§ Texte à lire:

::::::

De 1994 à 2020, Milan, métis franco-rwandais, nous raconte tous les cinq ans un peu plus de sa vie et nous fait partager sa découverte du Rwanda. Du génocide des Tutsi à la pandémie Covid, il/on apprend à connaître l'histoire de ce pays à travers les récits de vie de plusieurs générations de femmes et d'hommes (Rosalie, Eusébie, Claude, Alfred...).
C'est un roman intense et profond dans lequel on plonge comme dans le lac Kivu, émouvant, déchirant, qui nous écrase la poitrine et nous prend à la gorge.
Comprendre l'histoire d'un pays et d'une société à travers des récits de vie individuels, c'est quelque chose qui m'a fascinée. Est-ce que ce n'est pas cela qui compte vraiment finalement ? Ce qu'on vit concrètement, l'impact réel que ça a sur nos jours. Ces récits personnels ne sont-ils pas par ailleurs les seuls à nous permettre, nous dont ce n'est pas l'histoire de nos aïeuls, de compatir profondément et avec force ? De souffrir avec.
Le Jacaranda est un symbole de mémoire (la mémoire des arbres, le gardien des morts), dans lequel Stella se réfugie pour se rapprocher de ce passé qu'elle n'a pas connu mais qui semble omniprésent pour tous. De la même façon que Milan se raccroche au Rwanda. Que penser alors de la chute de l'arbre ? L'auteur semble vouloir insister sur l'importance de se souvenir, mais aussi d'avancer. Ne pas oublier, ne pas pouvoir pardonner, mais apprendre à partager la vie suivante. Ensemble.

::::::

§ Jeu de données:
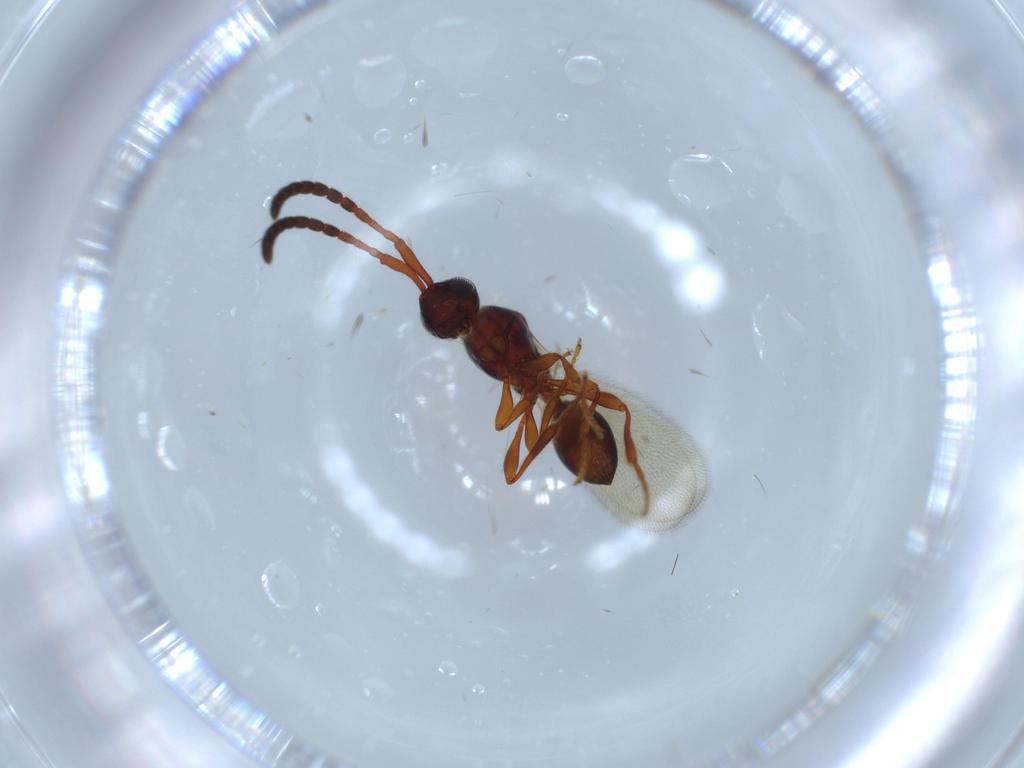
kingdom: Animalia
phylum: Arthropoda
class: Insecta
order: Hymenoptera
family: Diapriidae
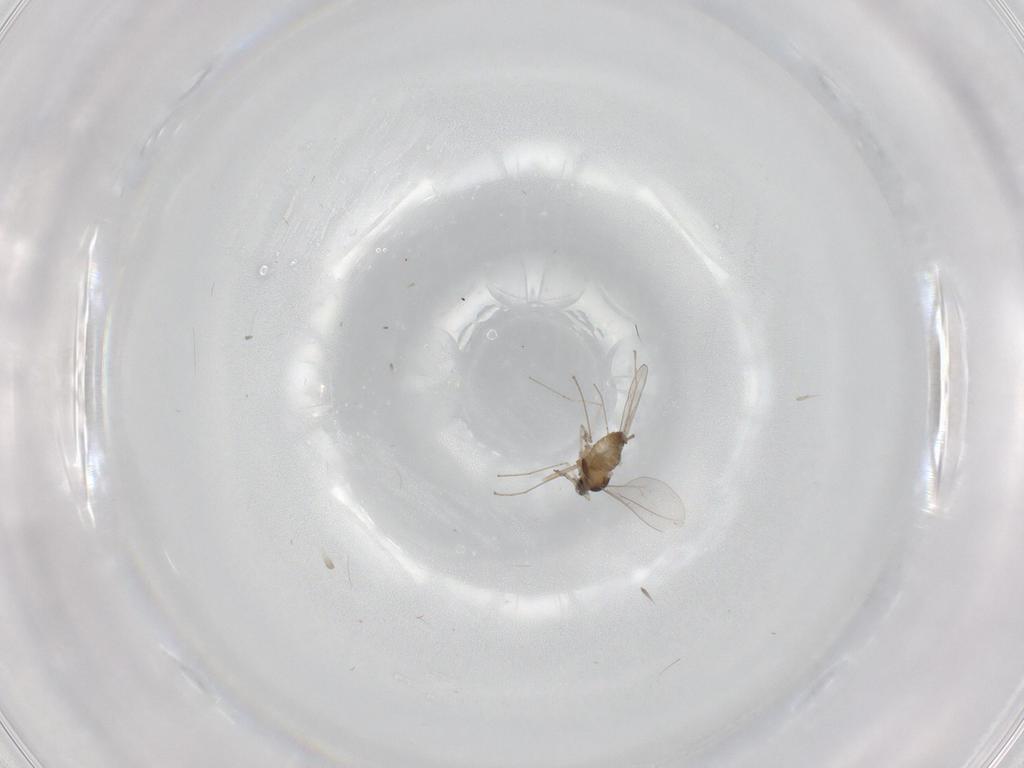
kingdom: Animalia
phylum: Arthropoda
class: Insecta
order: Diptera
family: Cecidomyiidae
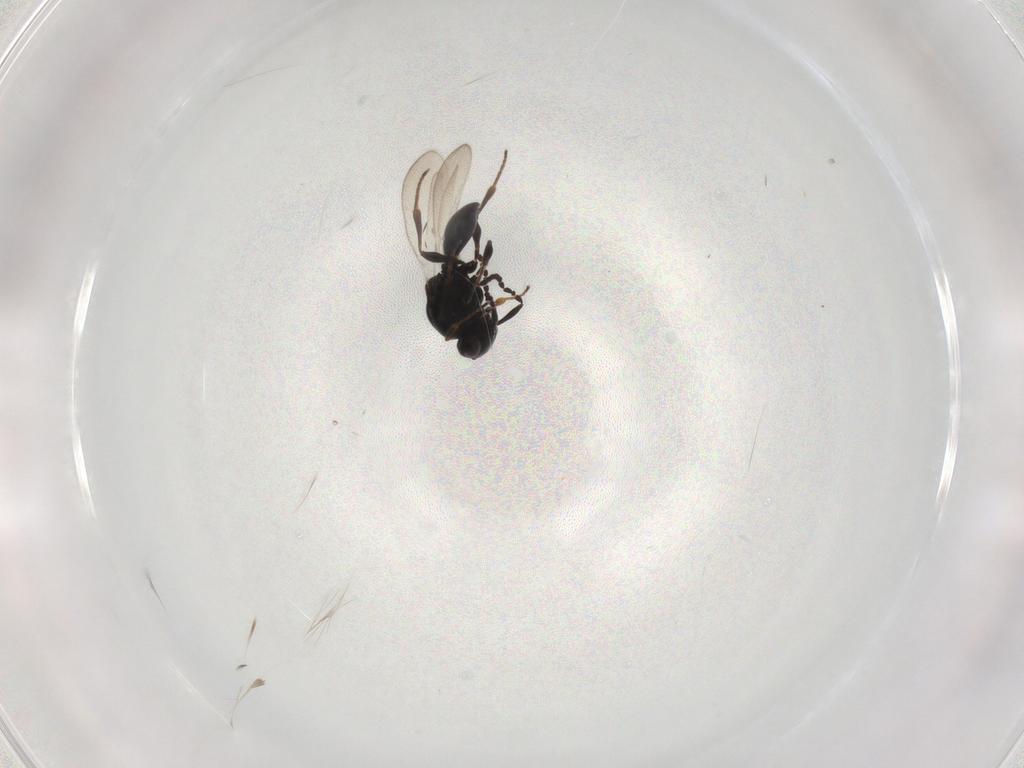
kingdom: Animalia
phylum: Arthropoda
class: Insecta
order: Hymenoptera
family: Platygastridae
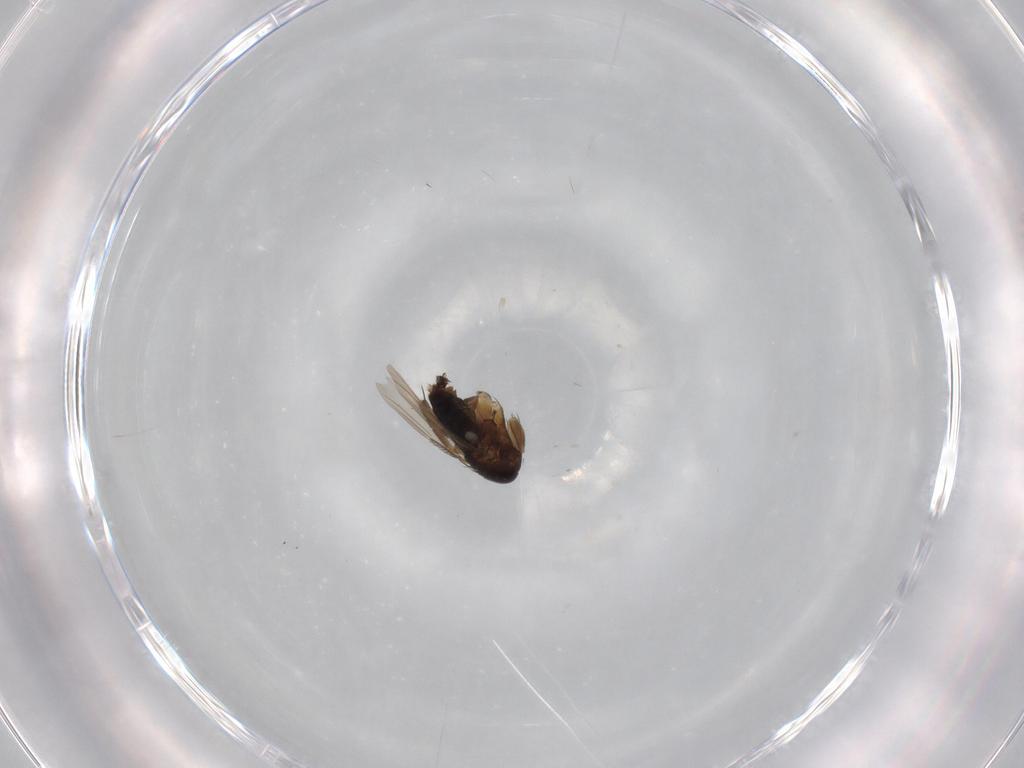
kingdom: Animalia
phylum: Arthropoda
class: Insecta
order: Diptera
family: Phoridae
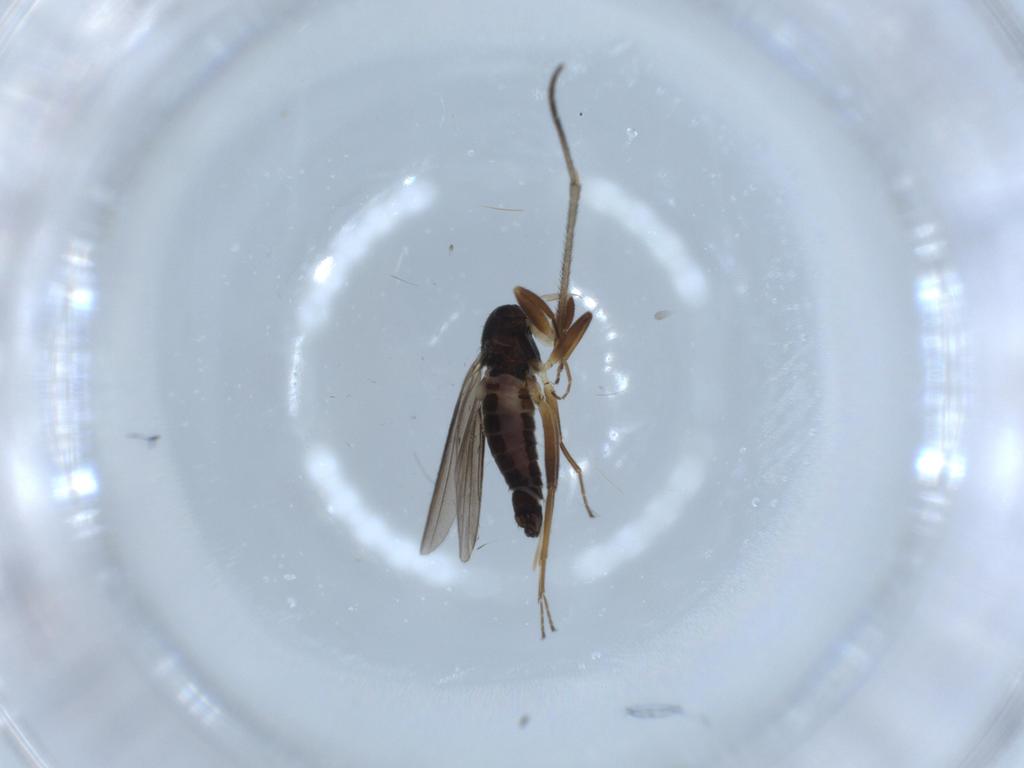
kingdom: Animalia
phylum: Arthropoda
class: Insecta
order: Diptera
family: Hybotidae
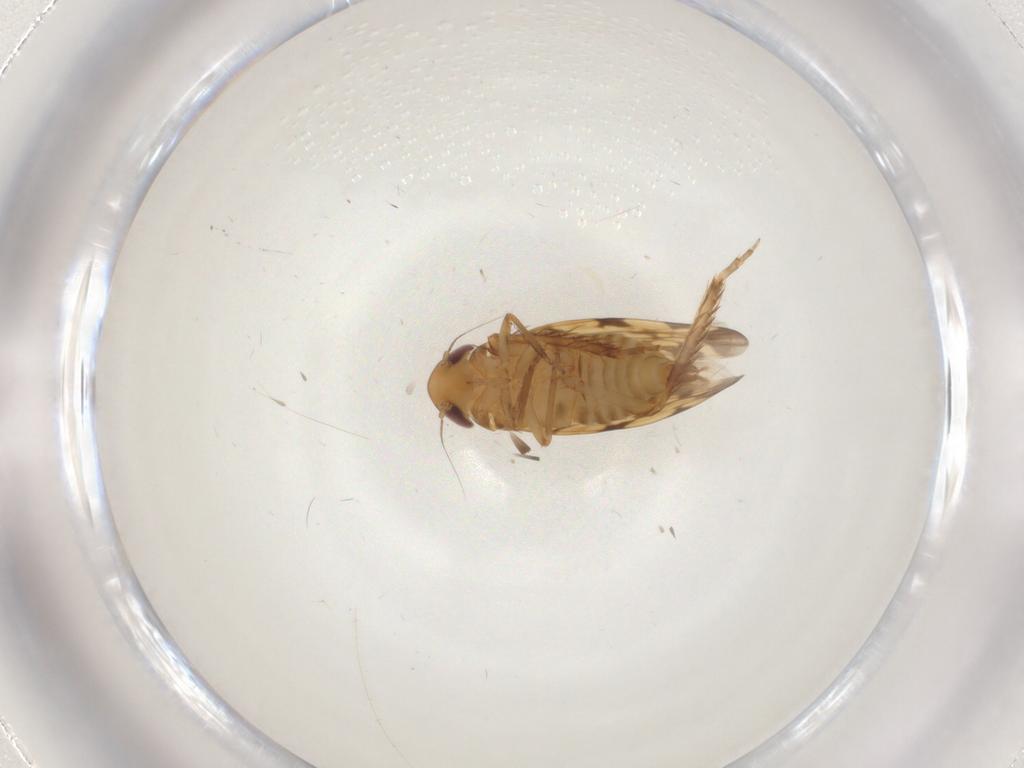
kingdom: Animalia
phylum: Arthropoda
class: Insecta
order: Hemiptera
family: Cicadellidae
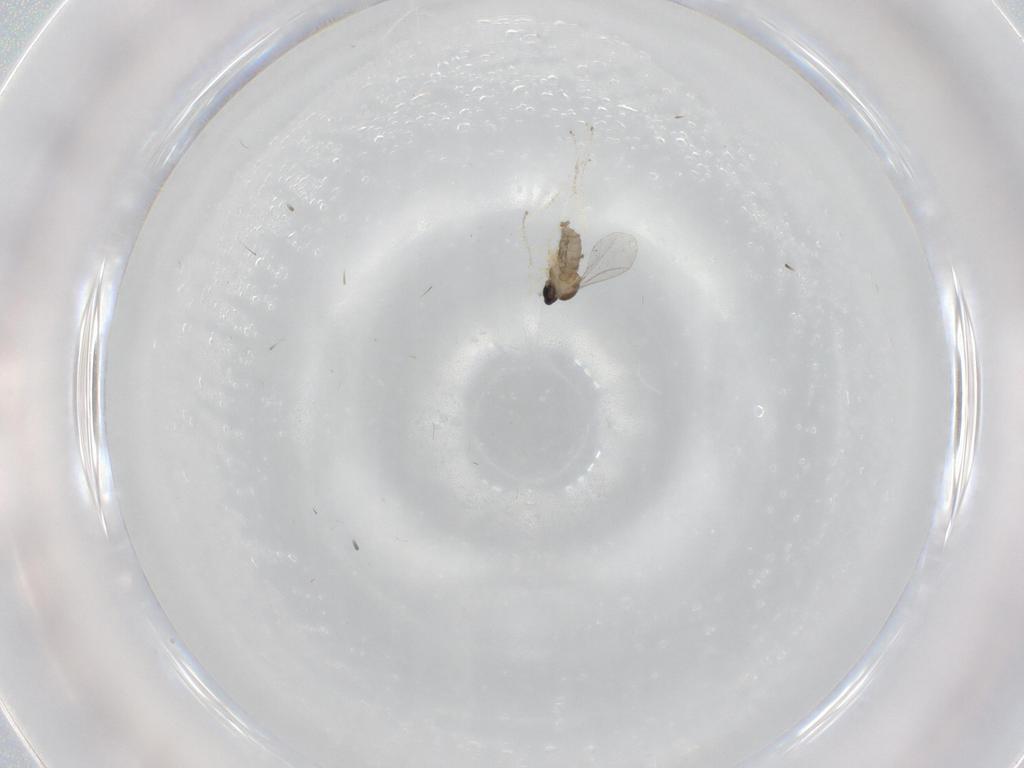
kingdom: Animalia
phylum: Arthropoda
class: Insecta
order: Diptera
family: Cecidomyiidae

::::::

§ Exercices:
• A. Répondez aux trois questions suivantes à l'aide du texte à lire.
(i) Sur quelle période Milan raconte-t-il sa vie ?
(ii) À quel lac le roman est-il comparé ?
(iii) Quel personnage se réfugie dans le Jacaranda ?
• B. Dites si chacune des affirmations suivantes concorde avec le texte à lire, en citant les mots qui tranchent.
(i) Milan raconte sa vie tous les dix ans.
(ii) Le Jacaranda est présenté comme un symbole de mémoire.
(iii) Milan est métis franco-rwandais.
Les enregistrements sont tirés d'une autre source que le texte à lire.

§ Corrigé des exercices:
• A.
(i) De 1994 à 2020.
(ii) Au lac Kivu.
(iii) Stella.

• B.
(i) Non : « tous les cinq ans ».
(ii) Oui : « Le Jacaranda est un symbole de mémoire ».
(iii) Oui : « Milan, métis franco-rwandais ».